The workload is deployed on the AWS Cloud which also helped them manage monitoring, elasticity & security.

The entire existing workload was moved to the service-oriented AWS cloud part by part following a divide & conquer approach to avoid any major blow-ups.

Below is a new service-oriented architectural diagram of the Bazaarvoice platform

Bazaarvoice service oriented architecture scaleyourapp.com

Originally, the customers used a template-based front end. The engineering team wrote a new client-side rendering front end with JavaScript.

As you see in the diagram, the system as a whole has the original monolith and as well as the distributed design working in conjunction. This is due to the divide-and-conquer approach. Not all the customers were moved at once.
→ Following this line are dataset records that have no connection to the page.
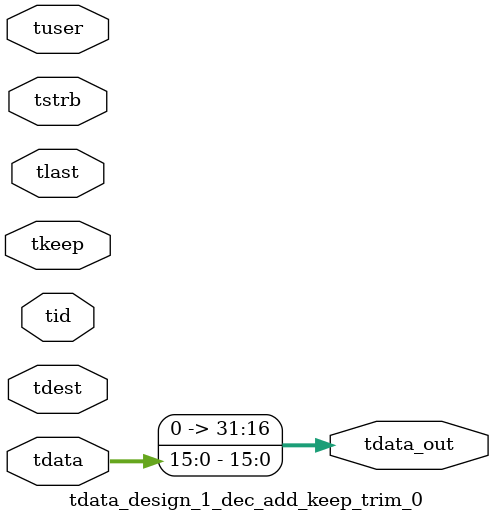
<source format=v>


`timescale 1ps/1ps

module tdata_design_1_dec_add_keep_trim_0 #
(
parameter C_S_AXIS_TDATA_WIDTH = 32,
parameter C_S_AXIS_TUSER_WIDTH = 0,
parameter C_S_AXIS_TID_WIDTH   = 0,
parameter C_S_AXIS_TDEST_WIDTH = 0,
parameter C_M_AXIS_TDATA_WIDTH = 32
)
(
input  [(C_S_AXIS_TDATA_WIDTH == 0 ? 1 : C_S_AXIS_TDATA_WIDTH)-1:0     ] tdata,
input  [(C_S_AXIS_TUSER_WIDTH == 0 ? 1 : C_S_AXIS_TUSER_WIDTH)-1:0     ] tuser,
input  [(C_S_AXIS_TID_WIDTH   == 0 ? 1 : C_S_AXIS_TID_WIDTH)-1:0       ] tid,
input  [(C_S_AXIS_TDEST_WIDTH == 0 ? 1 : C_S_AXIS_TDEST_WIDTH)-1:0     ] tdest,
input  [(C_S_AXIS_TDATA_WIDTH/8)-1:0 ] tkeep,
input  [(C_S_AXIS_TDATA_WIDTH/8)-1:0 ] tstrb,
input                                                                    tlast,
output [C_M_AXIS_TDATA_WIDTH-1:0] tdata_out
);

assign tdata_out = {tdata[15:0]};

endmodule


</source>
The engineering team wrote an API service that could be used to hit any of the monolithic or distributed service just by changing the API endpoint key.

With the initial start of moving a few clients at a time, the scalable architecture allowed them to move upto 500 customers at a time.


DevOps

All this massive engineering effort needed dedicated DevOps teams for monitoring, deployment, scalability and actively testing the performance of the workload running in the cloud.

The microservice architecture enabled different teams to take dedicated responsibility for the respective modules which is right from understanding the requirements to writing code, to running automated tests, to deployments, to 24*7 operations.

The platform infrastructure team developed a program called Beaver, an automated process that examined the cloud environment in real-time to ascertain that all the best practices were followed.

An additional service called the Badger monitoring service helped them automatically discover nodes as they spun up in the cloud.

A key takeaway from this massive engineering feat was, ‘Do not let the notion of having a perfect ideal implementation or transition of something hold you back.

Start small, keep iterating, keep evolving and keep moving ahead with patience. Celebrate each step of the architectural journey.’

It took them three years of hard work to pull this massive engineering feat of monolithic to microservices transition off.